The lines below, from the first through the one containing "pip install checkpwd --upgrade", are to be given again exactly, with pictures left out and nothing added.

□ □ □

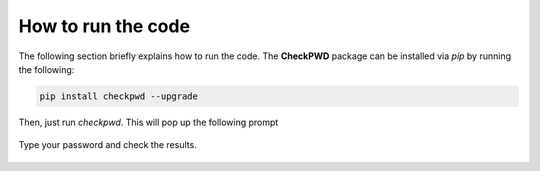 How to run the code
===================

The following section briefly explains how to run the code. The **CheckPWD** package can be installed via *pip*
by running the following:


.. code-block:: bash

   pip install checkpwd --upgrade



Then, just run *checkpwd*. This will pop up the following prompt


 .. figure:: ../imgs/checkpwd1.png
    :align: center



Type your password and check the results.


 .. figure:: ../imgs/checkpwd2.png
    :align: center
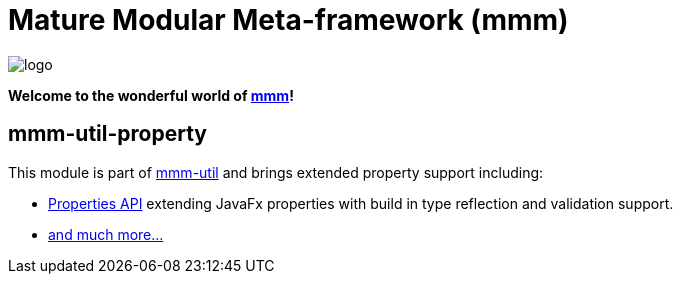 = Mature Modular Meta-framework (mmm)

image:https://raw.github.com/m-m-m/mmm/master/src/site/resources/images/logo.png[logo]

*Welcome to the wonderful world of http://m-m-m.sourceforge.net/index.html[mmm]!*

== mmm-util-property

This module is part of link:../../..#mmm-util[mmm-util] and brings extended property support including:

* https://m-m-m.github.io/maven/apidocs/net/sf/mmm/util/property/api/package-summary.html#package.description[Properties API] extending JavaFx properties with build in type reflection and validation support.
* https://m-m-m.github.io/maven/apidocs/[and much more... ]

□ □ □

> **Output for this task**:
 How to run the code
===================

The following section briefly explains how to run the code. The **CheckPWD** package can be installed via *pip*
by running the following:


.. code-block:: bash

   pip install checkpwd --upgrade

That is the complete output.